(Items from a data source)
==================================================

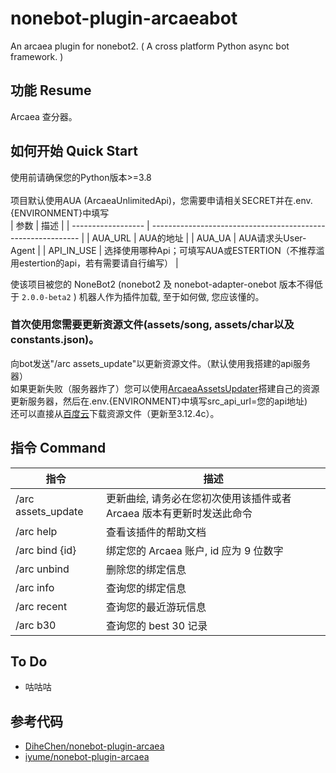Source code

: # nonebot-plugin-arcaeabot
An arcaea plugin for nonebot2. ( A cross platform Python async bot framework. )

## 功能 Resume

Arcaea 查分器。

## 如何开始 Quick Start
使用前请确保您的Python版本>=3.8</br> </br>
项目默认使用AUA (ArcaeaUnlimitedApi)，您需要申请相关SECRET并在.env.{ENVIRONMENT}中填写</br>
| 参数               | 描述                                                         |
| ------------------ | ------------------------------------------------------------ |
| AUA_URL | AUA的地址 |
| AUA_UA | AUA请求头User-Agent |
| API_IN_USE | 选择使用哪种Api；可填写AUA或ESTERTION（不推荐滥用estertion的api，若有需要请自行编写） |

使该项目被您的 NoneBot2 (nonebot2 及 nonebot-adapter-onebot 版本不得低于 `2.0.0-beta2` ) 机器人作为插件加载, 至于如何做, 您应该懂的。
### 首次使用您需要更新资源文件(assets/song, assets/char以及constants.json)。
向bot发送"/arc assets_update"以更新资源文件。（默认使用我搭建的api服务器）</br>
如果更新失败（服务器炸了）您可以使用[ArcaeaAssetsUpdater](https://github.com/SEAFHMC/ArcaeaAssetsUpdater)搭建自己的资源更新服务器，然后在.env.{ENVIRONMENT}中填写src_api_url=您的api地址) </br>
还可以直接从[百度云](https://pan.baidu.com/s/19tmRj4M3eAov6FB_te6f3A?pwd=7g1b)下载资源文件（更新至3.12.4c）。

## 指令 Command

| 指令               | 描述                                                         |
| ------------------ | ------------------------------------------------------------ |
| /arc assets_update | 更新曲绘, 请务必在您初次使用该插件或者 Arcaea 版本有更新时发送此命令 |
| /arc help          | 查看该插件的帮助文档                                         |
| /arc bind {id}     | 绑定您的 Arcaea 账户, id 应为 9 位数字                       |
| /arc unbind        | 删除您的绑定信息                                             |
| /arc info          | 查询您的绑定信息                                             |
| /arc recent        | 查询您的最近游玩信息                                         |
| /arc b30           | 查询您的 best 30 记录                                        |

## To Do
- 咕咕咕

## 参考代码
- [DiheChen/nonebot-plugin-arcaea](https://github.com/DiheChen/nonebot-plugin-arcaea)
- [iyume/nonebot-plugin-arcaea](https://github.com/iyume/nonebot-plugin-arcaea)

==================================================

Scan the records for the word "plugin". Copy each line where it turns up.

_EXERCISE OUTPUT_.
: # nonebot-plugin-arcaeabot
An arcaea plugin for nonebot2. ( A cross platform Python async bot framework. )
- [DiheChen/nonebot-plugin-arcaea](https://github.com/DiheChen/nonebot-plugin-arcaea)
- [iyume/nonebot-plugin-arcaea](https://github.com/iyume/nonebot-plugin-arcaea)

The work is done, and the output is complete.